Fluggesellschaften setzen Flüge wegen schlechter Bedingungen aus.
La Palma Seit vergangenem Sonntag spuckt der Vulkan auf der zu Spanien gehörenden Kanareninsel La Palma Asche, Rauch, Gesteinsbrocken und Lava aus – die Schäden sind immens, und ein Ende können die Vulkanologen nicht vorhersagen. Es könne Wochen oder auch Monate so weitergehen, berichtete der TV-Sender RTVE am Sonntag. Wegen großer Mengen Vulkanasche wurde der kommerzielle Flugverkehr vorübergehend unterbrochen. Nach eintägiger Schließung wurde der Flughafen am Sonntag aber wieder geöffnet. Wie die Betreibergesellschaft Aena mitteilte, wurde der durch die Aschewolke verschmutzte Airport wieder gereinigt.
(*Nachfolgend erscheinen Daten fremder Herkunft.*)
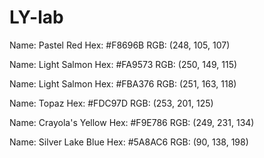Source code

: # LY-lab



	
Name: Pastel Red
Hex: #F8696B
RGB: (248, 105, 107)

Name: Light Salmon
Hex: #FA9573
RGB: (250, 149, 115)

	
Name: Light Salmon
Hex: #FBA376
RGB: (251, 163, 118)

Name: Topaz
Hex: #FDC97D
RGB: (253, 201, 125)

	
Name: Crayola's Yellow
Hex: #F9E786
RGB: (249, 231, 134)

Name: Silver Lake Blue
Hex: #5A8AC6
RGB: (90, 138, 198)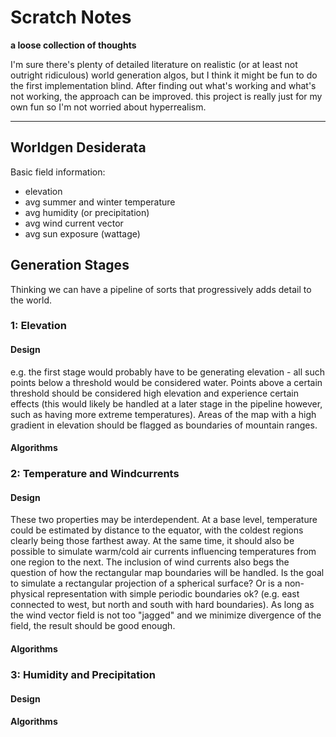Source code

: # Scratch Notes

**a loose collection of thoughts**

I'm sure there's plenty of detailed literature on realistic (or at least not
outright ridiculous) world generation algos, but I think it might be fun to do
the first implementation blind. After finding out what's working and what's not
working, the approach can be improved. this project is really just for my own
fun so I'm not worried about hyperrealism.

---

## Worldgen Desiderata

Basic field information:

- elevation
- avg summer and winter temperature
- avg humidity (or precipitation)
- avg wind current vector
- avg sun exposure (wattage)

## Generation Stages

Thinking we can have a pipeline of sorts that progressively adds detail to the
world.

### 1: Elevation

#### Design

e.g. the first stage would probably have to be generating elevation - all such
points below a threshold would be considered water. Points above a certain
threshold should be considered high elevation and experience certain effects
(this would likely be handled at a later stage in the pipeline however, such as
having more extreme temperatures). Areas of the map with a high gradient in
elevation should be flagged as boundaries of mountain ranges.

#### Algorithms

### 2: Temperature and Windcurrents

#### Design

These two properties may be interdependent. At a base level, temperature could
be estimated by distance to the equator, with the coldest regions clearly being
those farthest away. At the same time, it should also be possible to simulate
warm/cold air currents influencing temperatures from one region to the next. The
inclusion of wind currents also begs the question of how the rectangular map
boundaries will be handled. Is the goal to simulate a rectangular projection of
a spherical surface? Or is a non-physical representation with simple periodic
boundaries ok? (e.g. east connected to west, but north and south with hard
boundaries). As long as the wind vector field is not too "jagged" and we
minimize divergence of the field, the result should be good enough.

#### Algorithms

### 3: Humidity and Precipitation

#### Design

#### Algorithms
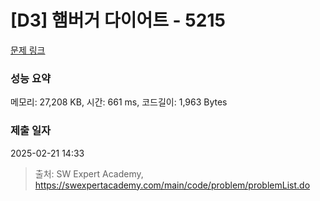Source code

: # [D3] 햄버거 다이어트 - 5215 

[문제 링크](https://swexpertacademy.com/main/code/problem/problemDetail.do?contestProbId=AWT-lPB6dHUDFAVT) 

### 성능 요약

메모리: 27,208 KB, 시간: 661 ms, 코드길이: 1,963 Bytes

### 제출 일자

2025-02-21 14:33



> 출처: SW Expert Academy, https://swexpertacademy.com/main/code/problem/problemList.do
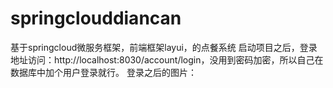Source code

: # springclouddiancan
基于springcloud微服务框架，前端框架layui，的点餐系统  启动项目之后，登录地址访问：http://localhost:8030/account/login，没用到密码加密，所以自己在数据库中加个用户登录就行。
登录之后的图片：
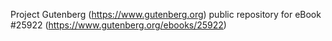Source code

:Project Gutenberg (https://www.gutenberg.org) public repository for eBook #25922 (https://www.gutenberg.org/ebooks/25922)
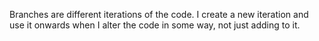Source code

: Branches are different iterations of the code. I create a new iteration and use it onwards when I alter the code in some way, not just adding to it.

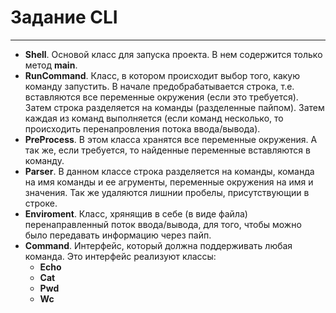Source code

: # Задание CLI
---

-  **Shell**. 
Основой класс для запуска проекта. В нем содержится только метод **main**.
- **RunCommand**.
Класс, в котором происходит выбор того, какую команду запустить. В начале предобрабатывается строка, т.е. вставляются все переменные окружения (если это требуется). Затем строка разделяется на команды (разделенные пайпом). Затем каждая из команд выполняется (если команд несколько, то происходить перенапровления потока ввода/вывода).
- **PreProcess**.
В этом класса хранятся все переменные окружения. А так же, если требуется, то найденные переменные вставляются в команду.
- **Parser**.
В данном классе строка разделяется на команды, команда на имя команды и ее агрументы, переменные окружения на имя и значения. Так же удаляются лишнии пробелы, присутствующии в строке.
- **Enviroment**.
Класс, хрянящив в себе (в виде файла) перенаправленный поток ввода/вывода, для того, чтобы можно было передавать информацию через пайп.
- **Command**. Интерфейс, который должна поддерживать любая команда. Это интерфейс реализуют классы:
	- **Echo**
	- **Cat**
	- **Pwd**
	- **Wc**
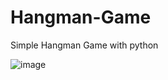 # Hangman-Game
Simple Hangman Game with python 

![image](https://user-images.githubusercontent.com/72288293/155520175-0bf25283-b9bd-4b61-9fed-947ca77b2478.png)

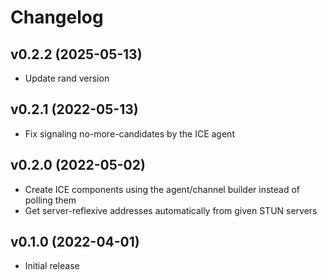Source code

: # Changelog

## v0.2.2 (2025-05-13)

* Update rand version

## v0.2.1 (2022-05-13)

* Fix signaling no-more-candidates by the ICE agent

## v0.2.0 (2022-05-02)

* Create ICE components using the agent/channel builder instead of polling them
* Get server-reflexive addresses automatically from given STUN servers

## v0.1.0 (2022-04-01)

* Initial release
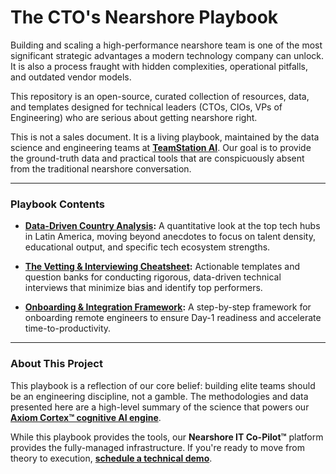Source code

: # The CTO's Nearshore Playbook

Building and scaling a high-performance nearshore team is one of the most significant strategic advantages a modern technology company can unlock. It is also a process fraught with hidden complexities, operational pitfalls, and outdated vendor models.

This repository is an open-source, curated collection of resources, data, and templates designed for technical leaders (CTOs, CIOs, VPs of Engineering) who are serious about getting nearshore right.

This is not a sales document. It is a living playbook, maintained by the data science and engineering teams at **[TeamStation AI](https://teamstation.dev/)**. Our goal is to provide the ground-truth data and practical tools that are conspicuously absent from the traditional nearshore conversation.

---

### Playbook Contents

*   **[Data-Driven Country Analysis](country-analysis.md):** A quantitative look at the top tech hubs in Latin America, moving beyond anecdotes to focus on talent density, educational output, and specific tech ecosystem strengths.

*   **[The Vetting & Interviewing Cheatsheet](vetting-cheatsheet.md):** Actionable templates and question banks for conducting rigorous, data-driven technical interviews that minimize bias and identify top performers.

*   **[Onboarding & Integration Framework](onboarding-framework.md):** A step-by-step framework for onboarding remote engineers to ensure Day-1 readiness and accelerate time-to-productivity.

---

### About This Project

This playbook is a reflection of our core belief: building elite teams should be an engineering discipline, not a gamble. The methodologies and data presented here are a high-level summary of the science that powers our **[Axiom Cortex™ cognitive AI engine](https://teamstation-ai.github.io/Axiom-Cortex-Methodology/)**.

While this playbook provides the tools, our **Nearshore IT Co-Pilot™** platform provides the fully-managed infrastructure. If you're ready to move from theory to execution, **[schedule a technical demo](https://teamstation.dev/home/executive-summary)**.
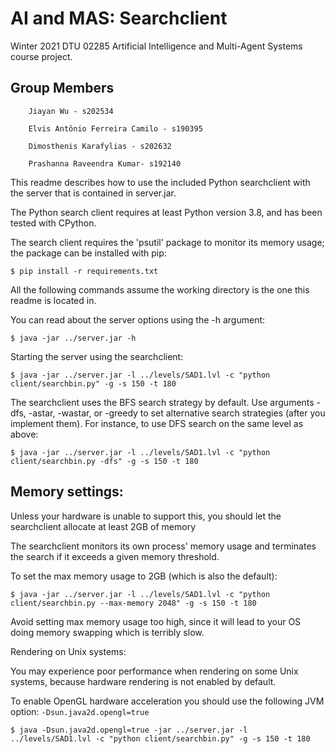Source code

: # AI and MAS: Searchclient



Winter 2021 DTU 02285 Artificial Intelligence and Multi-Agent Systems course project.



## Group Members



        Jiayan Wu - s202534

        Elvis Antônio Ferreira Camilo - s190395

        Dimosthenis Karafylias - s202632

        Prashanna Raveendra Kumar- s192140



This readme describes how to use the included Python searchclient with the server that is contained in server.jar. 



The Python search client requires at least Python version 3.8, and has been tested with CPython.



The search client requires the 'psutil' package to monitor its memory usage; the package can be installed with pip:



    $ pip install -r requirements.txt



All the following commands assume the working directory is the one this readme is located in.



You can read about the server options using the -h argument:



    $ java -jar ../server.jar -h



Starting the server using the searchclient: 



    $ java -jar ../server.jar -l ../levels/SAD1.lvl -c "python client/searchbin.py" -g -s 150 -t 180



The searchclient uses the BFS search strategy by default. Use arguments -dfs, -astar, -wastar, or -greedy to set alternative search strategies (after you implement them). For instance, to use DFS search on the same level as above: 



    $ java -jar ../server.jar -l ../levels/SAD1.lvl -c "python client/searchbin.py -dfs" -g -s 150 -t 180



## Memory settings:

Unless your hardware is unable to support this, you should let the searchclient allocate at least 2GB of memory



The searchclient monitors its own process' memory usage and terminates the search if it exceeds a given memory threshold.



To set the max memory usage to 2GB (which is also the default): 

    

    $ java -jar ../server.jar -l ../levels/SAD1.lvl -c "python client/searchbin.py --max-memory 2048" -g -s 150 -t 180



Avoid setting max memory usage too high, since it will lead to your OS doing memory swapping which is terribly slow.



Rendering on Unix systems:

You may experience poor performance when rendering on some Unix systems, because hardware rendering is not enabled by default.



To enable OpenGL hardware acceleration you should use the following JVM option: `-Dsun.java2d.opengl=true`



    $ java -Dsun.java2d.opengl=true -jar ../server.jar -l ../levels/SAD1.lvl -c "python client/searchbin.py" -g -s 150 -t 180


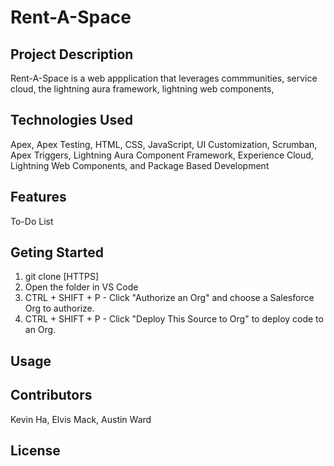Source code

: # Rent-A-Space

## Project Description

Rent-A-Space is a web appplication that leverages commmunities, service cloud, the lightning aura framework, lightning web components, 

## Technologies Used

Apex, Apex Testing, HTML, CSS, JavaScript, UI Customization, Scrumban, Apex Triggers, Lightning Aura Component Framework, Experience Cloud, Lightning Web Components, and Package Based Development

## Features



To-Do List

## Geting Started
1. git clone [HTTPS]
2. Open the folder in VS Code
3. CTRL + SHIFT + P - Click "Authorize an Org" and choose a Salesforce Org to authorize.
4. CTRL + SHIFT + P - Click "Deploy This Source to Org" to deploy code to an Org.
  
  ## Usage

  ## Contributors
  Kevin Ha, Elvis Mack, Austin Ward

  ## License
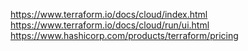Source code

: https://www.terraform.io/docs/cloud/index.html
https://www.terraform.io/docs/cloud/run/ui.html
https://www.hashicorp.com/products/terraform/pricing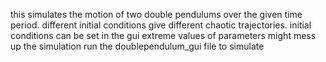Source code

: this simulates the motion of two double pendulums over the given time period.
different initial conditions give different chaotic trajectories.
initial conditions can be set in the gui
extreme values of parameters might mess up the simulation
run the doublependulum_gui file to simulate
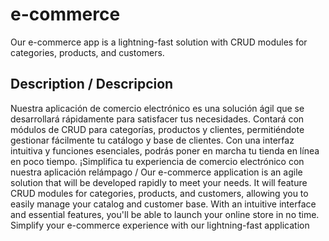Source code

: # e-commerce
Our e-commerce app is a lightning-fast solution with CRUD modules for categories, products, and customers. 

## Description / Descripcion
Nuestra aplicación de comercio electrónico es una solución ágil que se desarrollará rápidamente para satisfacer tus necesidades. Contará con módulos de CRUD para categorías, productos y clientes, permitiéndote gestionar fácilmente tu catálogo y base de clientes. Con una interfaz intuitiva y funciones esenciales, podrás poner en marcha tu tienda en línea en poco tiempo. ¡Simplifica tu experiencia de comercio electrónico con nuestra aplicación relámpago
/
Our e-commerce application is an agile solution that will be developed rapidly to meet your needs. It will feature CRUD modules for categories, products, and customers, allowing you to easily manage your catalog and customer base. With an intuitive interface and essential features, you'll be able to launch your online store in no time. Simplify your e-commerce experience with our lightning-fast application

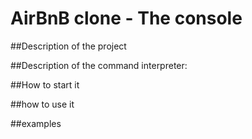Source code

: AirBnB clone - The console
==========================
##Description of the project

##Description of the command interpreter:

##How to start it

##how to use it

##examples
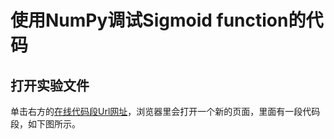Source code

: # 使用NumPy调试Sigmoid function的代码

## 打开实验文件

单击右方的[在线代码段Url网址](http://pythontutor.com/visualize.html#code=class%20Node%3A%0A%20%20%20%20def%20__init__%28self,initialdata%29%3A%0A%20%20%20%20%20%20%20%20self.data%20%3D%20initialdata%0A%20%20%20%20%20%20%20%20self.tail%20%3D%20None%0A%0A%20%20%20%20def%20getData%28self%29%3A%0A%20%20%20%20%20%20%20%20return%20self.data%0A%0A%20%20%20%20def%20getTail%28self%29%3A%0A%20%20%20%20%20%20%20%20return%20self.tail%0A%20%20%20%20%20%20%20%20%0A%20%20%20%20def%20changeData%28self,newdata%29%3A%0A%20%20%20%20%20%20%20%20self.data%20%3D%20newdata%20%20%20%20%20%20%20%20%0A%0A%20%20%20%20def%20changeTail%28self,newtail%29%3A%0A%20%20%20%20%20%20%20%20self.tail%20%3D%20newtail%0A%0Aperson1%20%3D%20Node%28%7B'Id'%3A%200,'Role'%3A%20'Me',%20'BMI'%3A%2021.1%7D%29%0Aperson2%20%3D%20Node%28%7B'Id'%3A%201,'Role'%3A%20'Wife',%20'BMI'%3A18.2%7D%29%0Aperson3%20%3D%20Node%28%7B'Id'%3A%202,'Role'%3A%20'Mom',%20'BMI'%3A%2022.7%7D%29%0Aprint%28person1.getData%28%29%5B'Role'%5D,%22%E7%9A%84BMI%E6%98%AF%22,person1.getData%28%29%5B'BMI'%5D%29%0Aprint%28person2.getData%28%29%5B'Role'%5D,%22%E7%9A%84BMI%E6%98%AF%22,person2.getData%28%29%5B'BMI'%5D%29%0Aprint%28person3.getData%28%29%5B'Role'%5D,%22%E7%9A%84BMI%E6%98%AF%22,person3.getData%28%29%5B'BMI'%5D%29&cumulative=false&heapPrimitives=nevernest&mode=edit&origin=opt-frontend.js&py=3&rawInputLstJSON=%5B%5D&textReferences=false)，浏览器里会打开一个新的页面，里面有一段代码段，如下图所示。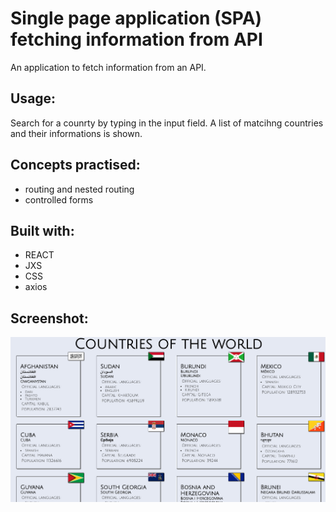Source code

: # Single page application (SPA) fetching information from API

An application to fetch information from an API. 


## Usage:
Search for a counrty by typing in the input field. A list of matcihng countries and their informations is shown.


## Concepts practised:
- routing and nested routing
- controlled forms

## Built with:
- REACT
- JXS
- CSS
- axios

## Screenshot:


![screenshot](screenshot.png?raw=true "Screenshot of the single page application")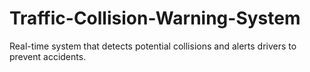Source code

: # Traffic-Collision-Warning-System
Real-time system that detects potential collisions and alerts drivers to prevent accidents.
Die Fluggesellschaften nahmen ihre Flüge wegen der anhaltend schlechten Flugbedingungen dennoch nicht wieder auf.
Verletzt wurde bisher niemand, aber die Lava hat auf ihrem Weg Richtung Meer seit dem 19. September bereits 461 Gebäude verbrannt und zermalmt, davon gut 300 Wohnhäuser. Etwa 6200 Menschen mussten in Sicherheit gebracht werden. Viele haben nichts mehr. „Alles, was ich noch besitze, ist in dieser Tasche“, sagte die 46-jährige Maria Lorena Brito Rodriguez der Zeitung „El Mundo“.
Papst betet für Betroffene
Papst Franziskus drückte sein Mitgefühl für die Betroffenen aus. Beim Angelus-Gebet auf dem Petersplatz in Rom sagte der Pontifex am Sonntag, er stehe all jenen nahe, die die Folgen der Eruptionen seit einer Woche am meisten spüren, „vor allem jenen, die ihre Häuser verlassen mussten“.
Die bis zu 15 Meter dicke, schwarze Lavamasse wird Monate brauchen, um abzukühlen. Sie hat bereits 212 Hektar unter sich begraben. Dort wird auf Jahrzehnte weder gebaut werden können noch Landwirtschaft möglich sein. Die Regionalregierung schätzt die Schäden auf der Insel auf mindestens 400 Millionen Euro.